Mesdames et messieurs, nos peuples haïssent la guerre, ils en ont trop
souffert et les autres peuples d’Europe avec eux. Une idée simple
gouverne la pensée de la France : il faut que la guerre demeure
impossible et que ceux qui y songeraient en soient dissuadés.
- Notre
analyse et notre conviction, celle de la France, sont que l’arme
nucléaire, instrument de dissuasion, qu’on le souhaite ou qu’on le
déplore, demeure la garantie de la paix, des lors qu’il existe
l’équilibre des forces. Seul cet équilibre, au demeurant, peut conduire
à de bonnes relations avec les pays de l’Est, nos voisins et
partenaires historiques. Il a été la base saine de ce que l’on a appelé
la détente. Il vous a permis de mettre en oeuvre votre « ost-politik ».
Il a rendu possible les accords d’Helsinki.
- Mais le maintien de
cet équilibre implique à mes yeux que des régions entières d’Europe ne
soient pas dépourvues de parade fâce à des armes nucléaires
spécifiquement dirigées contre elles. Quiconque ferait le pari sue le
« découplage » entre le continent européen et le continent américain
méttrait, selon nous, en cause l’équilibre des forces et donc le
maintien de la paix. Je pense et je le dis que ce « découplage » est en
soi dangereux et je souhaite ardemment que les négociations de Genève
permettent d’écarter un danger qui pèse singulièrement sur les
partenaires européens non détenteurs de l’arme nucléaire.
- C’est
pourquoi la détermination commune des membres de l’Alliance atlantique
et leur solidarité doivent être clairement confirmées pour que la
négociation aboutisse - aboutisse, condition nécessaire à la non
installation des armes prévues par la « double décision » de décembre 1979
’fusées Pershing II’.
- ... Ce que nous voulons d’abord, mais vous
aussi, c’est la paix. La paix n’est possible que par la négociation.

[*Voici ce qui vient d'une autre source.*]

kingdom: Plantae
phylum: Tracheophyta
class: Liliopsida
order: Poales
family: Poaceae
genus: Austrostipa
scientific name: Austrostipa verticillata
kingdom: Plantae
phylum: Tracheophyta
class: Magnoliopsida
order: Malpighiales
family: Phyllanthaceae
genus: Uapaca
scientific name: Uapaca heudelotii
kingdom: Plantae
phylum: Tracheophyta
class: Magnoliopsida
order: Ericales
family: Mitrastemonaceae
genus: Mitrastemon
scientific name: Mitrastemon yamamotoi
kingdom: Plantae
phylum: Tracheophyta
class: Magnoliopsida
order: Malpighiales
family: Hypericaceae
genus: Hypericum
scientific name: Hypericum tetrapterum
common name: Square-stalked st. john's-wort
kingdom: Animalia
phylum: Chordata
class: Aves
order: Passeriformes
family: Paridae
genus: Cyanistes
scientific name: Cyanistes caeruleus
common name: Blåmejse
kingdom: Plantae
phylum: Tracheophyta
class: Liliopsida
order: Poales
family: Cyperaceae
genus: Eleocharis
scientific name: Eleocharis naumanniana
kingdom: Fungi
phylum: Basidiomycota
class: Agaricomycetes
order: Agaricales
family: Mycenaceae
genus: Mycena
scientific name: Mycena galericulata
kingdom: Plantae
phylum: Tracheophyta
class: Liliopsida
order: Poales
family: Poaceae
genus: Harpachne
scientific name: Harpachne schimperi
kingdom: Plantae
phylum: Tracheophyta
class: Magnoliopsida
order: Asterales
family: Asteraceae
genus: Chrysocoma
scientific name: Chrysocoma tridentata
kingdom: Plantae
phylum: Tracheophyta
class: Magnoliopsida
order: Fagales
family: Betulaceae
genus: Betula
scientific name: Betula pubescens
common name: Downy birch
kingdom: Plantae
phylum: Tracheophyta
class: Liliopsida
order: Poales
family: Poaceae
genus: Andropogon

Il dépend de ceux qui négocient de préparer les chemins de l’harmonie
indispensable. Il suffit que l’un des partenaires, quand ils ne sont
pas deux, s’y refuse pour que l’accord ne puisse se faire. Il faut donc
que demeurent les conditions de l’équilibre nécessaire dans
l’assurance, pour les peuples intéressés, qu’ils ne seront pas sous le
poids d’une éventuelle domination extérieure. De cette solidarité, la
France est, croyez-moi, consciente lorsqu’elle maintient en République
fédérale allemande une part importante de la première armée française
dont elle étudie précisément l’accroîssement de la mobilité et de la
puissance de feu. Et, à Berlin en particulier, la France confirme
qu’elle assume et assumera toutes ses responsabilités. Ainsi
concevons-nous la défense de notre territoire et de nos intérêts vitaux,
tout en nous affirmant le partenaire loyal de l’Alliance atlantique et
l’ami fidèle, connaissant ses obligations, de la République fédérale
d’Allemagne.
Mais que l’on me comprenne bien, et c’est là
l’expression de nos situations différentes qui découlent de l’histoire,
dont nous ne sommes pas les auteurs. La France, qui ne participe pas et
ne participera pas aux discussions de Genève, entend laisser les
négociateurs libres de leur conduite. A chacun de discerner ce qu’il y a
de bon ou d’insuffisant dans les dernières propositions émises.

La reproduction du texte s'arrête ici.